Maria Callas (1923-1977) nunca teve vocação para a timidez. A “garotinha grega”, como a chamava Aristóteles Onassis (1906-1975), seu grande e conturbado amor, conheceu a miséria ainda na infância em Manhattan, onde nasceu filha de imigrantes helênicos. A despeito de um percurso marcado por obstáculos e desafios implacáveis, tornou-se a mais influente intérprete da ópera no século XX. Mas a grandiosidade tem um custo, e o dela foi alto demais: a voz que revolucionou a cena lírica pagou com a solidão e o desgaste emocional por cada nota que ousou desafiar o estabelecido.
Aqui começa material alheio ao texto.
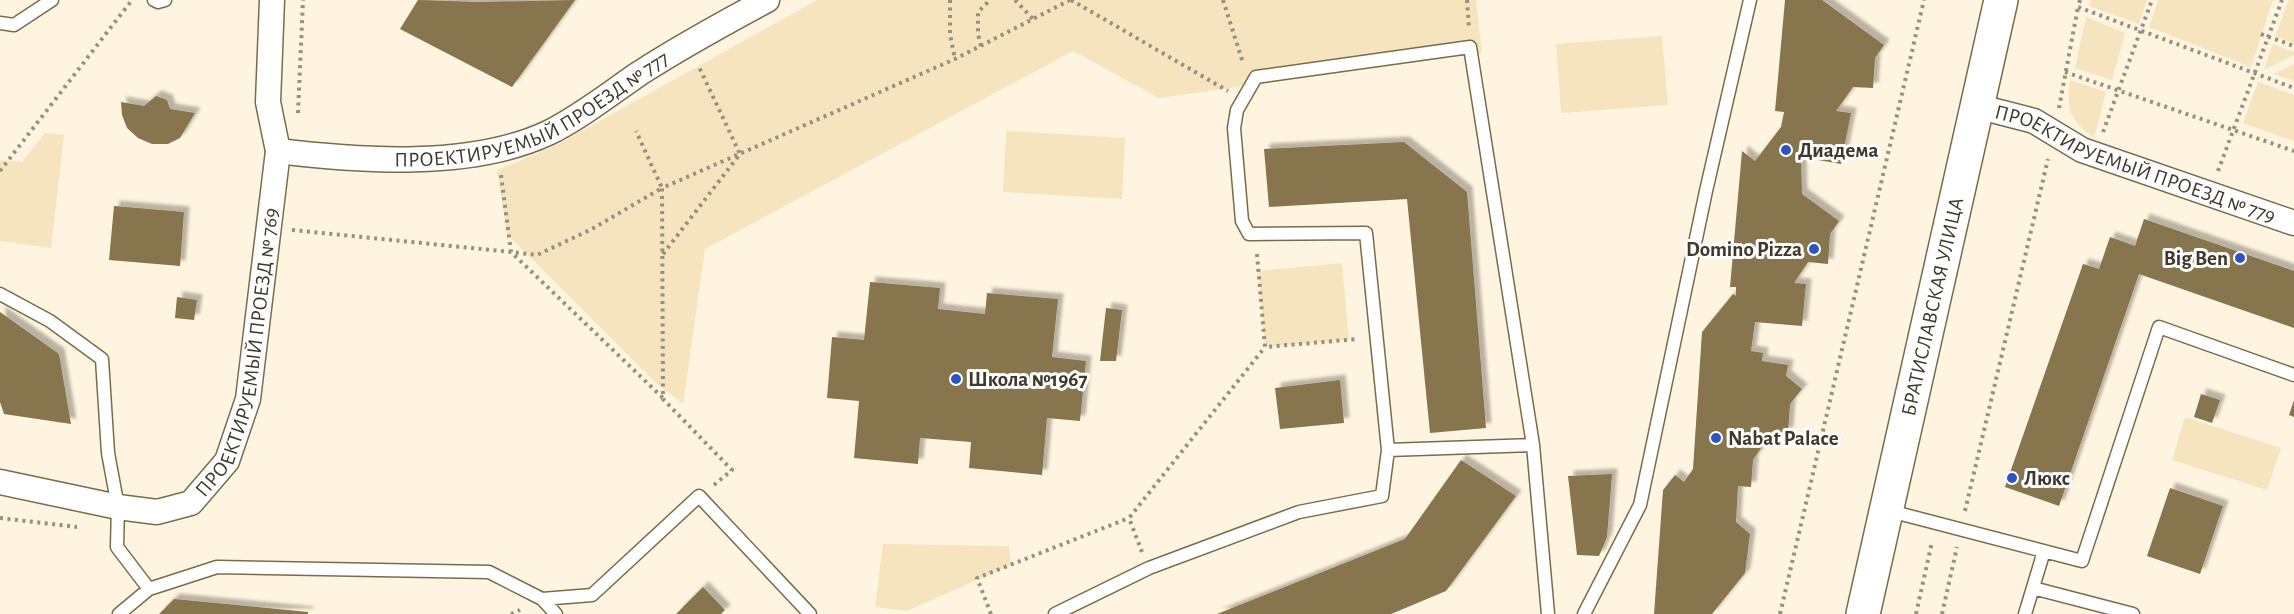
<svg xmlns="http://www.w3.org/2000/svg" width="2294" height="614" font-family="'Alegreya Sans',sans-serif">
<style>
.green{fill:#f5e4be}
.building{fill:#87744d;filter:url(#shadow)}
.lines{fill:none;stroke-linecap:round;stroke-linejoin:round}
.service-casing{stroke:#7a6b4b;stroke-width:15}
.minor-casing{stroke:#7a6b4b;stroke-width:27}
.secondary-casing{stroke:#7a6b4b;stroke-width:36}
.path{stroke:#988f7e;stroke-width:4;stroke-dasharray:3 4.5;stroke-linecap:butt}
.service{stroke:#fff;stroke-width:12}
.minor{stroke:#fff;stroke-width:24}
.secondary{stroke:#fff;stroke-width:33}
.poi-dot{fill:#2e54c4;stroke:#fff;stroke-width:2}
.labels{text-anchor:middle;stroke-width:6;stroke-linejoin:round;paint-order:stroke}
.street-label{font-size:21px;fill:#40392b;stroke:#fff}
.poi-label{font-size:21px;font-weight:bold;fill:#40392b;stroke:#fff;text-anchor:start}
</style>
<defs>
<filter id="shadow"><feDropShadow dx="5.5" dy="-5.5" stdDeviation="1.5" flood-color="#0004"/></filter>
</defs>
<rect width="100%" height="100%" fill="#fef4df"/>
<path class="green" d="M817,0H1476L1482,53L1159,98L1073,51L705,249L683,404L656,383L507,234L497,170L553,147Z
M2091,0H2147L2139,24L2089,6Z
M2156,0H2273L2251,67L2149,27L2158,1Z
M2289,0H2294V43L2275,36Z
M2086,17L2125,33L2112,80L2075,68Z
M1662,36L1668,105L1561,113L1556,44Z
M2273,44L2294,52V55L2264,70Z
M2294,64V81L2274,74Z
M2070,80L2106,92L2094,138C2070,121 2066,108 2070,80Z
M2258,82L2294,95V141L2243,123Z
M1006,131L1125,138L1122,199L1003,192Z
M45,133L64,135L51,248L0,241V160L22,162Z
M1342,263L1349,340L1265,347L1258,271Z
M2185,417L2281,448L2267,490L2172,460Z
M883,544L1009,546L1011,565L907,611L875,607Z"/>
<path class="building" d="M418,0L478,2L575,0L512,87L400,29Z
M1785,0H1822L1884,45L1875,58L1873,88L1853,87L1836,111L1851,113L1841,164L1801,157L1802,194L1839,221L1830,234L1828,264L1808,262L1794,283L1806,284L1802,326L1755,322L1751,351L1763,353L1762,361L1788,365L1786,376L1802,389L1790,404L1788,433L1772,432L1753,460L1751,487L1738,486L1736,522L1750,534L1745,573L1712,614H1654L1663,490L1675,475L1684,482L1693,469L1702,332L1733,294L1736,296V287H1730L1742,151L1755,161L1781,127L1784,112L1775,111Z
M156,96L167,100L170,109L195,113L180,138L168,144H152L138,138L127,128L122,115L121,102L144,106Z
M1404,142L1467,192L1486,428L1430,433L1407,199L1269,207L1264,149Z
M114,206L184,212L180,266L109,260Z
M2144,219L2294,271V328L2139,274L2059,506L2005,487L2083,264L2099,269L2110,237L2135,246Z
M870,282L940,288L938,309L985,314L987,293L1058,299L1052,357L1086,361L1080,421L1047,418L1042,475L969,468L971,442L920,438L918,464L854,458L859,401L827,398L832,337L864,340Z
M177,297L197,300L194,320L175,318Z
M1106,308L1122,310L1116,361H1100Z
M0,312L59,354L71,424L4,414L0,402Z
M1340,380L1344,423L1280,429L1275,388Z
M2201,394L2220,400L2212,423L2194,417Z
M2294,400V417L2289,415Z
M1461,460L1516,496L1446,591L1391,614H1217L1405,539Z
M1612,474L1607,537L1599,556L1577,555L1568,476Z
M2170,488L2223,506L2200,574L2147,556Z
M703,587L725,610L721,614H676Z
M174,599L308,612V614H159Z"/>
<g class="lines">
<g class="service-casing">
<path id="service" d="M154,0L158,2L165,0
M0,23L14,25L52,0
M0,294L50,321L102,359L108,453L118,507L117,547L149,589L217,567L489,572L542,599L592,595L699,496L810,614
M1388,450L1533,445
M1886,510L2082,561L2159,327L2294,375
M2033,588L2133,614
M542,599L556,614
M119,614L149,589
M1055,614L1149,568L1299,512L1382,496L1388,450L1366,233L1249,234L1242,221L1234,128L1237,110L1256,77L1470,47L1533,445L1548,614
M1584,614L1640,505L1706,191L1750,0
M2025,614L2044,551"/>
</g>
<g class="minor-casing">
<g id="minor">
<path id="s1" d="M1976,106L2034,121L2082,150L2294,223"/>
<path id="s2" d="M278,151C361,161 471,169 548,133C579,118 612,92 640,73C682,46 724,23 767,0"/>
<path id="s3" d="M0,482L118,507L157,512L191,503L227,461L248,399L278,151L268,102L272,0"/>
</g>
</g>
<g class="secondary-casing">
<g id="secondary">
<path id="s4" d="M1863,614L2001,0"/>
</g>
</g>
<path class="path" d="M950,0V34L955,59
M1015,0L1033,19
M1071,0L1228,91
M1223,0L1243,63
M1467,0L1469,28
M2080,0L2078,7L2294,88
M2261,34L2294,46
M981,46L978,34V12L990,0
M2065,72L2294,151
M2059,108L2078,7
M298,113L303,0
M2103,132L2152,0
M0,171L132,0
M2218,171L2282,0
M501,175L511,252L537,255L592,229L662,188L636,131
M292,230L511,252L663,398
M663,254L740,154L699,67
M1257,254L1265,347L1358,339
M714,485L732,470L663,399L662,188L955,59L1070,0
M1965,511L2048,159
M0,518L77,527
M1142,552L1129,518L1265,347
M511,614L520,610
M991,614L977,578L1129,518
M1780,614L1924,0
M1916,614L1932,542
M1942,614L1957,547"/>
<use href="#service" class="service"/>
<use href="#minor" class="minor"/>
<use href="#secondary" class="secondary"/>
</g>
<g class="poi-dot">
<circle cx="1786" cy="150" r="6"/>
<circle cx="1814" cy="249" r="6"/>
<circle cx="2240" cy="258" r="6"/>
<circle cx="956" cy="379" r="6"/>
<circle cx="1716" cy="438" r="6"/>
<circle cx="2012" cy="478" r="6"/>
</g>
<g class="labels">
<g class="street-label">
<text dy="7" stroke="none"><textPath href="#s2" startOffset="266">ПРОЕКТИРУЕМЫЙ ПРОЕЗД № 777</textPath></text>
<text dy="7" stroke="none"><textPath href="#s1" startOffset="170">ПРОЕКТИРУЕМЫЙ ПРОЕЗД № 779</textPath></text>
<text dy="7" stroke="none"><textPath href="#s4" startOffset="315">БРАТИСЛАВСКАЯ УЛИЦА</textPath></text>
<text dy="7" stroke="none"><textPath href="#s3" startOffset="358">ПРОЕКТИРУЕМЫЙ ПРОЕЗД № 769</textPath></text>
</g>
<g class="poi-label">
<text x="1798" y="157">Диадема</text>
<text x="1802" y="256" text-anchor="end">Domino Pizza</text>
<text x="2228" y="265" text-anchor="end">Big Ben</text>
<text x="968" y="386">Школа №1967</text>
<text x="1728" y="445">Nabat Palace</text>
<text x="2024" y="485">Люкс</text>
</g>
</g>
</svg>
O olhar de Pablo Larraín sobre essa trajetória, em “Maria”, evita o clichê das biografias convencionais e mergulha em um retrato que questiona os limites entre realidade e projeção, construindo uma narrativa tão onírica quanto pungente sobre a ruína e a imortalidade da artista.
Larraín, sempre propenso a experimentações narrativas, se distancia das abordagens tradicionais para entregar uma interpretação subjetiva do mito Callas. Se “O Conde” (2023) brincava com os horrores da ditadura chilena em um delírio gótico e “Neruda” (2016) reformulava a imagem do poeta por meio de especulações provocativas, aqui ele leva essa liberdade ao extremo. Com o roteiro de Steven Knight, o filme encena episódios hipotéticos, por vezes delirantes, mas de uma plausibilidade inquietante. O jogo é claro: não se trata de reconstituir, mas de insinuar. Angelina Jolie encarna a soprano como um fantasma em seu próprio tempo, flutuando entre a fragilidade física e a majestade inquebrantável. A ilusão é reforçada pelo detalhe da sincronização labial, inicialmente desconcertante, mas logo absorvida pelo efeito quase ritualístico das cenas em que Callas parece cantar não apenas com a voz, mas com toda a sua existência.
O filme desliza entre tempos, conduzindo o espectador por fragmentos da glória de Callas, em performances que ressoam como despedidas antecipadas. Um dos momentos mais simbólicos acontece quando a soprano entoa “Ave Maria”, de Verdi, como se resumisse ali toda a sua travessia. Mas a dimensão etérea da diva se dissolve quando a narrativa a fixa em sua residência parisiense nos anos finais. Cercada por empregados que lhe oferecem um afeto reverente, ela busca, entre os gestos cotidianos, uma confirmação de sua própria grandeza. A relação com Bruna (Alba Rohrwacher), a governanta, ganha nuances delicadas, em especial na cena em que Callas busca a sinceridade da funcionária sobre sua voz. Paralelamente, Ferruccio (Pierfrancesco Favino), o mordomo, move um piano enquanto luta contra dores lombares, numa ironia cruel que contrapõe o peso da arte à vulnerabilidade do corpo.
Mas Larraín não se contenta em retratar a diva em seu refúgio doméstico. A presença constante de Mandrax, um jornalista imaginário que persegue Callas por onde quer que vá, adiciona um elemento de tensão surrealista. Ele encarna não apenas a obsessão da mídia, mas também os fantasmas internos que a soprano carregava consigo. O nome não é aleatório: remete à substância presente nos comprimidos que ela consumia em busca de alívio. Essa figura espectral a acompanha em passeios por Paris, entre restaurantes que visita não para se alimentar, mas para reafirmar seu estatuto de entidade admirada. É nessa relação entre realidade e devaneio que o filme encontra sua potência máxima, desdobrando-se como um estudo sobre a ilusão do estrelato e a impossibilidade de se desvencilhar daquilo que se tornou parte do imaginário coletivo.
Larraín costura essa miragem com a ajuda de um elenco que abraça a proposta com convicção. Kodi Smit-McPhee interpreta Mandrax como uma sombra elegante e impiedosa, enquanto Haluk Bilginer dá a Onassis um ar de maldição irremovível, um espectro tão real quanto o próprio passado que Callas nunca conseguiu deixar para trás. E é nessa prisão invisível que reside a força do filme. Ao fim dos 123 minutos, fica a impressão de que Callas foi mais do que uma voz prodigiosa: foi um eco perpétuo de algo inalcançável, uma figura que nunca se despediu completamente. No momento em que sua irmã Yakinthi (Valeria Golino) implora para que ela feche a porta do passado, o filme sutilmente sugere que talvez certas existências sejam condenadas a nunca encerrá-lo. Um destino reservado apenas àqueles que transcendem o próprio tempo.